**** DATA FOR ANALYSIS ****

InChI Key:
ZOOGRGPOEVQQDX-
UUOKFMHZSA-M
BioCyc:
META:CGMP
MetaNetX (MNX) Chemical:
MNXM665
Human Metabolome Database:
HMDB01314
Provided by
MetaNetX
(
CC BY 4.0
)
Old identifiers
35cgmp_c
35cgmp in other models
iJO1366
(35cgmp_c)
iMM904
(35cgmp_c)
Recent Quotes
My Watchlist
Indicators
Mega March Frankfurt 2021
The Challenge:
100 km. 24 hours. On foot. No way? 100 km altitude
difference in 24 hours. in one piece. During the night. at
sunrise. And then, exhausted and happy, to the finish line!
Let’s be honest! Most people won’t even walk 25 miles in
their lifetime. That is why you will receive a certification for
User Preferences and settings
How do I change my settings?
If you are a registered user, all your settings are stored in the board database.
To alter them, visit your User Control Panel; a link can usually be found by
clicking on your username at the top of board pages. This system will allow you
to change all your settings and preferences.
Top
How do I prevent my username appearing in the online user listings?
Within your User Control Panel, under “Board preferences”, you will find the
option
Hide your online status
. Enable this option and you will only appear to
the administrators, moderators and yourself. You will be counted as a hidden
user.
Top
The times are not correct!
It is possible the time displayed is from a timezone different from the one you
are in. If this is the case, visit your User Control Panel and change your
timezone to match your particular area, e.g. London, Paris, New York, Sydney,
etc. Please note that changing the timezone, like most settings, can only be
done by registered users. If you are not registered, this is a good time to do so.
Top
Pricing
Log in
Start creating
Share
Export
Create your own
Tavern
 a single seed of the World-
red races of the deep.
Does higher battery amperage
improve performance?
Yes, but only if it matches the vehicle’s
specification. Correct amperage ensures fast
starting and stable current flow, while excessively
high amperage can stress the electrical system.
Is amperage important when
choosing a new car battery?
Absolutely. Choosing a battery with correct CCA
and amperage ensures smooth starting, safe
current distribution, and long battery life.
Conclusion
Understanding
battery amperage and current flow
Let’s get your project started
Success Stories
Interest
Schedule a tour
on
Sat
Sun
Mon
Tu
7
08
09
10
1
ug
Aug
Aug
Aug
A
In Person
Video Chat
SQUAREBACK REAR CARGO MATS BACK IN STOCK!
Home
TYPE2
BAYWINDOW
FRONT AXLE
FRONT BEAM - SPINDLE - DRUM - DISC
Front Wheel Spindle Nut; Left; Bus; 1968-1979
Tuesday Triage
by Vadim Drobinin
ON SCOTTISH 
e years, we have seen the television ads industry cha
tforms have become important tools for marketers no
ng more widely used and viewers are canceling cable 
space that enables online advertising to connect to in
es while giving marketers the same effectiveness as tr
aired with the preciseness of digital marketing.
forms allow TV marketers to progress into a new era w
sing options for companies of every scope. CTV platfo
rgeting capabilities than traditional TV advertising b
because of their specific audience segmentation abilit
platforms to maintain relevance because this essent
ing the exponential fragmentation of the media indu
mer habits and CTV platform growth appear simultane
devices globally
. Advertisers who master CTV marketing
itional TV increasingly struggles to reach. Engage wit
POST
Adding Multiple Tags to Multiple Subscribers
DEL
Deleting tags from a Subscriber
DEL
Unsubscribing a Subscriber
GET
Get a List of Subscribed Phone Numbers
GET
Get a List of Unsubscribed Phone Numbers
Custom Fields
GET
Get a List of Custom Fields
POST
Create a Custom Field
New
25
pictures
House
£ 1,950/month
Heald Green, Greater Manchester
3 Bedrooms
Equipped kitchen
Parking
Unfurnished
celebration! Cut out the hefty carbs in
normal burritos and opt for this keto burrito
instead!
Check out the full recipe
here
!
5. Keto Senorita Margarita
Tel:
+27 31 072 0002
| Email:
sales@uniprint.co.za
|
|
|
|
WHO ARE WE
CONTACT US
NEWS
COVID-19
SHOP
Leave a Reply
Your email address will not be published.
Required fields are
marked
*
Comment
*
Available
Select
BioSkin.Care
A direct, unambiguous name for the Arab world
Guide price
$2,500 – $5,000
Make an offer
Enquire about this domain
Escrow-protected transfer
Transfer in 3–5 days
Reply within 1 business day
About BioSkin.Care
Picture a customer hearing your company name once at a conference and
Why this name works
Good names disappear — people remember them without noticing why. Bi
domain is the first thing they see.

****

▶ **WORK INSTRUCTIONS**:
Select every line in the records above that contains the word "Reply".

▶ **ANSWER TO THIS TASK**:
Leave a Reply
Reply within 1 business day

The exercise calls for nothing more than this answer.